The ex-Socialist MP, who served in Barcelona mayoral candidate Manuel Valls‘s government, met ousted Catalan vice-president Oriol Junqueras, ex-minister Raül Romeva and activist Jordi Cuixart, who are among the dozen Catalans currently on trial in Madrid.
Whilst Hamon said he did not consider himself as campaigning for independence by making the trip across the Pyrenees, he compared the state of Spanish democracy to that of Hungary and Poland, as well as France, where he believes there is a democratic deficit.
The candidate for the upcoming European Parliament elections, who now heads his own centre-left splinter party in France, wanted his visit to be regarded not as a pronouncement on whether Catalonia should be independent, but as a criticism of democracy in Europe.

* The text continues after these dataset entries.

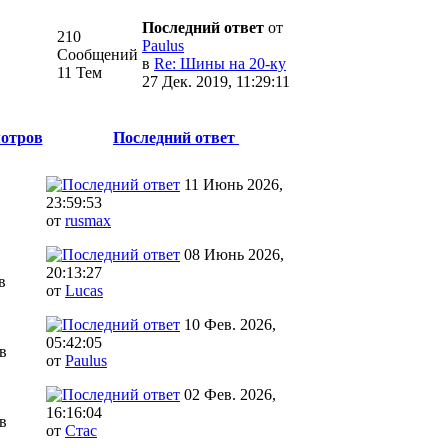
Последний ответ
от
210
Paulus
Сообщений
в
Re: Шины на 20-ку
11 Тем
27 Дек. 2019, 11:29:11
отров
Последний ответ
11 Июнь 2026,
23:59:53
от
rusmax
08 Июнь 2026,
20:13:27
в
от
Lucas
10 Фев. 2026,
05:42:05
в
от
Paulus
02 Фев. 2026,
16:16:04
в
от
Стаc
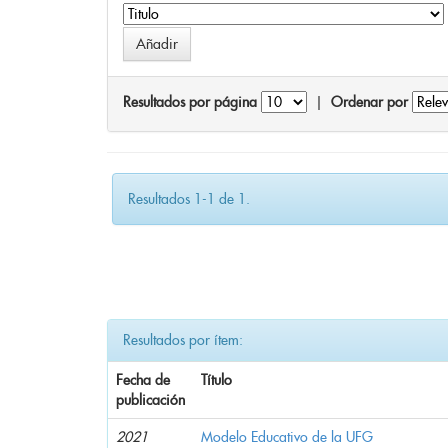
Resultados por página
|
Ordenar por
Resultados 1-1 de 1.
Resultados por ítem:
Fecha de
Título
publicación
2021
Modelo Educativo de la UFG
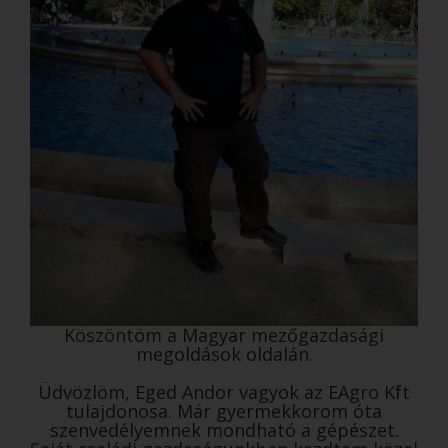
Köszöntöm a Magyar mezőgazdasági
megoldások oldalán.
Üdvözlöm, Eged Andor vagyok az EAgro Kft
tulajdonosa. Már gyermekkorom óta
szenvedélyemnek mondható a gépészet.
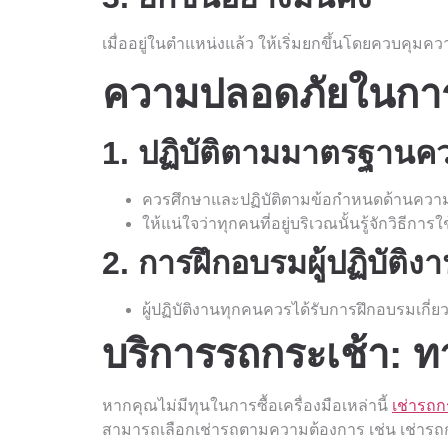
เมื่ออยู่ในตำแหน่งแล้ว ให้เริ่มยกขึ้นโดยควบคุมค
ความปลอดภัยในการ
1. ปฏิบัติตามมาตรฐาน
ควรศึกษาและปฏิบัติตามข้อกำหนดด้านความปล
ให้แน่ใจว่าทุกคนที่อยู่บริเวณนั้นรู้จักวิ
2. การฝึกอบรมผู้ปฏิบัติง
ผู้ปฏิบัติงานทุกคนควรได้รับการฝึกอบรมเกี่
บริการรถกระเช้า: 
หากคุณไม่มีทุนในการซื้อเครื่องมือเหล่านี้
เช่ารถก
สามารถเลือกเช่ารถตามความต้องการ เช่น เช่ารถกระ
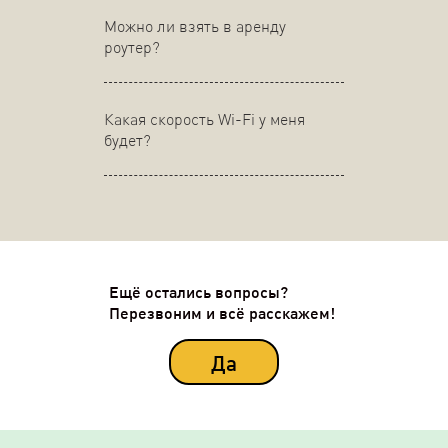
Можно ли взять в аренду
роутер?
Какая скорость Wi-Fi у меня
будет?
Ещё остались вопросы?
Перезвоним и всё расскажем!
Да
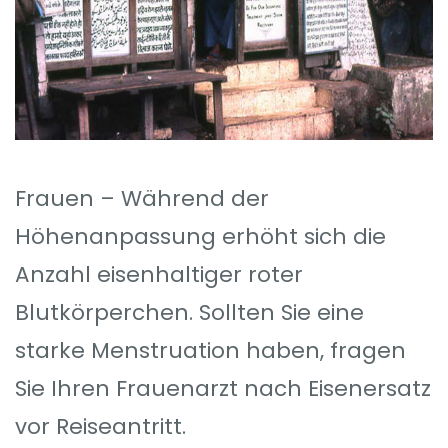
Frauen – Während der
Höhenanpassung erhöht sich die
Anzahl eisenhaltiger roter
Blutkörperchen. Sollten Sie eine
starke Menstruation haben, fragen
Sie Ihren Frauenarzt nach Eisenersatz
vor Reiseantritt.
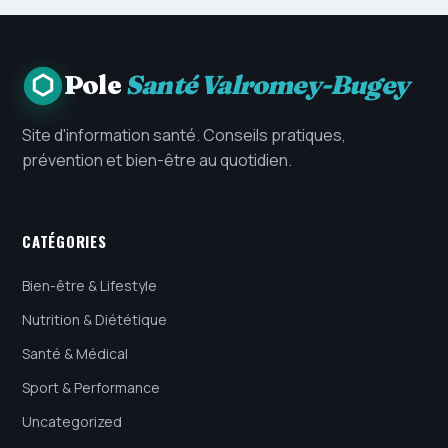
Pole
Santé Valromey-Bugey
Site d'information santé. Conseils pratiques,
prévention et bien-être au quotidien.
CATÉGORIES
Bien-être & Lifestyle
Nutrition & Diététique
Santé & Médical
Sport & Performance
Uncategorized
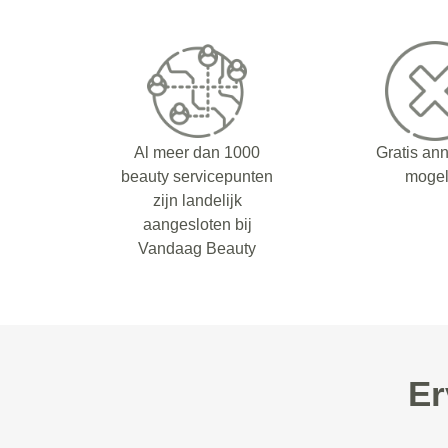
Al meer dan 1000
Gratis an
beauty servicepunten
mogel
zijn landelijk
aangesloten bij
Vandaag Beauty
Er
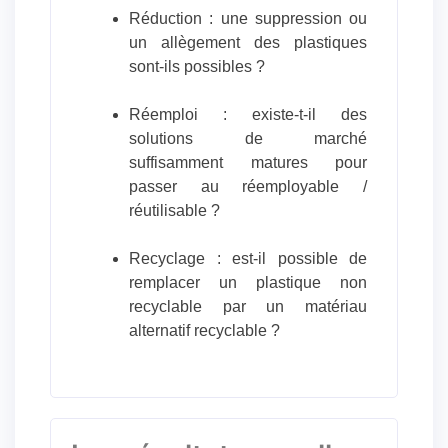
Réduction : une suppression ou
un allègement des plastiques
sont-ils possibles ?
Réemploi : existe-t-il des
solutions de marché
suffisamment matures pour
passer au réemployable /
réutilisable ?
Recyclage : est-il possible de
remplacer un plastique non
recyclable par un matériau
alternatif recyclable ?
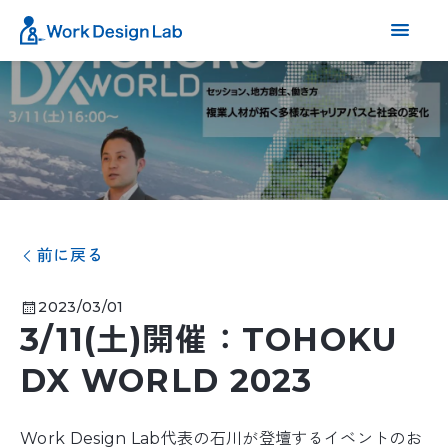
前に戻る
2023/03/01
3/11(土)開催：TOHOKU
DX WORLD 2023
Work Design Lab代表の石川が登壇するイベントのお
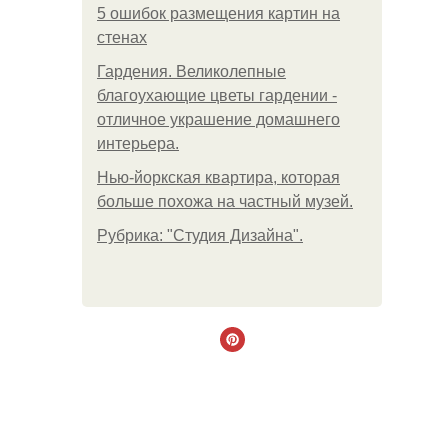
5 ошибок размещения картин на
стенах
Гардения. Великолепные
благоухающие цветы гардении -
отличное украшение домашнего
интерьера.
Нью-йоркская квартира, которая
больше похожа на частный музей.
Рубрика: "Студия Дизайна".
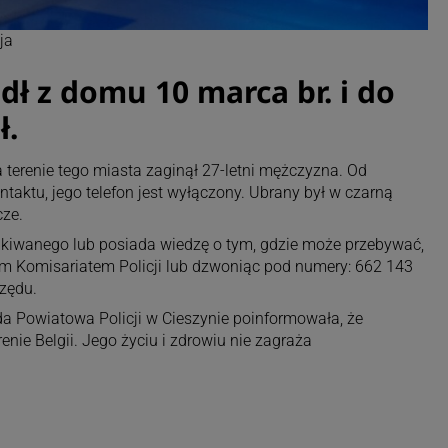
ja
ł z domu 10 marca br. i do
ł.
 terenie tego miasta zaginął 27-letni mężczyzna. Od
taktu, jego telefon jest wyłączony. Ubrany był w czarną
cze.
zukiwanego lub posiada wiedzę o tym, gdzie może przebywać,
ym Komisariatem Policji lub dzwoniąc pod numery: 662 143
rzędu.
a Powiatowa Policji w Cieszynie poinformowała, że
nie Belgii. Jego życiu i zdrowiu nie zagraża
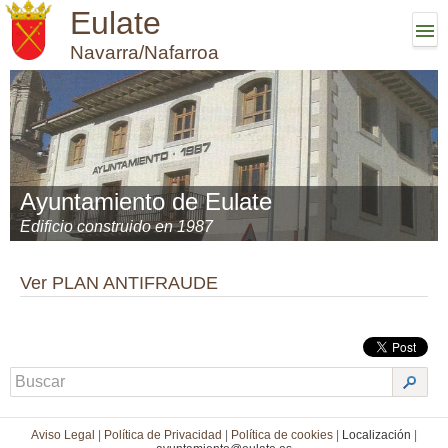
Eulate
Navarra/Nafarroa
Ayuntamiento de Eulate
Edificio construido en 1987
Ver PLAN ANTIFRAUDE
Aviso Legal
|
Política de Privacidad
|
Política de cookies
|
Localización
|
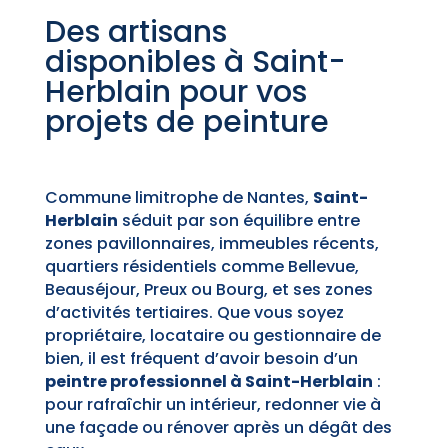
Des artisans
disponibles à Saint-
Herblain pour vos
projets de peinture
Commune limitrophe de Nantes,
Saint-
Herblain
séduit par son équilibre entre
zones pavillonnaires, immeubles récents,
quartiers résidentiels comme Bellevue,
Beauséjour, Preux ou Bourg, et ses zones
d’activités tertiaires. Que vous soyez
propriétaire, locataire ou gestionnaire de
bien, il est fréquent d’avoir besoin d’un
peintre professionnel à Saint-Herblain
:
pour rafraîchir un intérieur, redonner vie à
une façade ou rénover après un dégât des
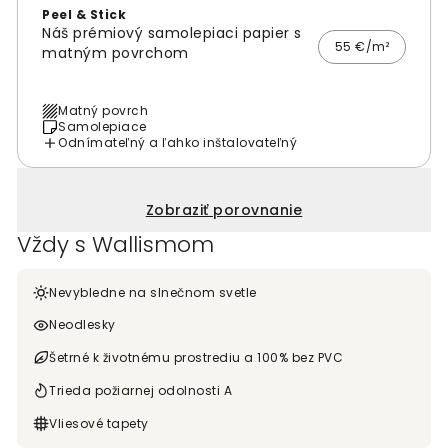
Peel & Stick
Náš prémiový samolepiaci papier s
55 €/m²
matným povrchom
Matný povrch
Samolepiace
Odnímateľný a ľahko inštalovateľný
Zobraziť porovnanie
Vždy s Wallismom
Nevybledne na slnečnom svetle
Neodlesky
Šetrné k životnému prostrediu a 100% bez PVC
Trieda požiarnej odolnosti A
Vliesové tapety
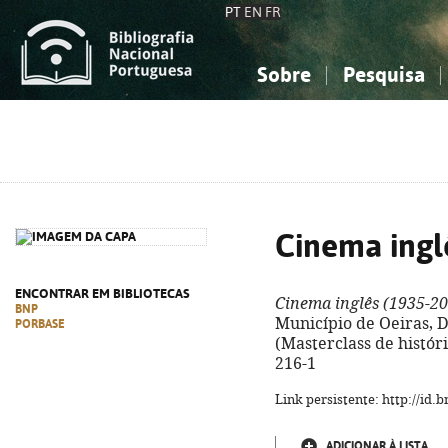
PT
EN
FR
Sobre
Pesquisa
Sobre a Bibliografia Nacional
Simples
Conhecimento, Informação...
Conhecimento, Informação...
Combinada
A
Ciências sociais...
Ciências sociais...
Arte, desporto...
Arte, desporto...
Cinema ingl
ENCONTRAR EM BIBLIOTECAS
Cinema inglês (1935-2
BNP
Município de Oeiras, D.L
PORBASE
(Masterclass de históri
216-1
Link persistente: http://id
ADICIONAR À LISTA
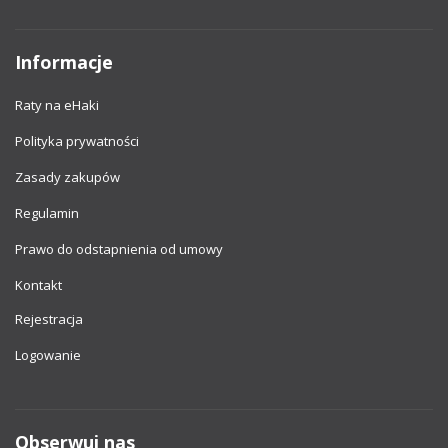
Informacje
Raty na eHaki
Polityka prywatności
Zasady zakupów
Regulamin
Prawo do odstapnienia od umowy
Kontakt
Rejestracja
Logowanie
Obserwuj nas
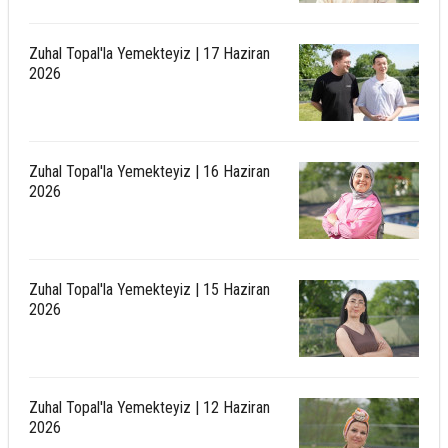
Zuhal Topal'la Yemekteyiz | 17 Haziran
2026
Zuhal Topal'la Yemekteyiz | 16 Haziran
2026
Zuhal Topal'la Yemekteyiz | 15 Haziran
2026
Zuhal Topal'la Yemekteyiz | 12 Haziran
2026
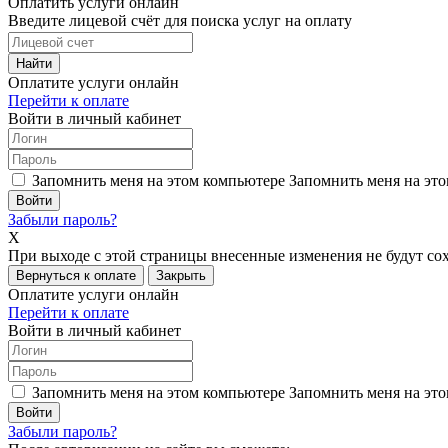
Оплатить услуги онлайн
Введите лицевой счёт для поиска услуг на оплату
Найти
Оплатите услуги онлайн
Перейти к оплате
Войти в личный кабинет
Запомнить меня на этом компьютере
Запомнить меня на это
Забыли пароль?
X
При выходе с этой страницы внесенные изменения не будут со
Вернуться к оплате
Закрыть
Оплатите услуги онлайн
Перейти к оплате
Войти в личный кабинет
Запомнить меня на этом компьютере
Запомнить меня на это
Забыли пароль?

‘The question is not whether I am for or against Catalan independence but rather, as a European citizen, whether European democracy is in good health,’ Hamon explained.
‘In Spain, I think the answer is no,’ he said. ‘They are condemning [the jailed and exiled leaders] for organising a referendum. They are not condemning them for organising a violent protest, or having wanted to achieve independence at all costs, but for organising a vote.’
Hamon emphasized that the dispute should be resolved in a way which ‘respects the Spanish constitution’, although he did not think this ought to be done through the courts.
‘The solution must absolutely be democratic, by way of dialogue,’ he said.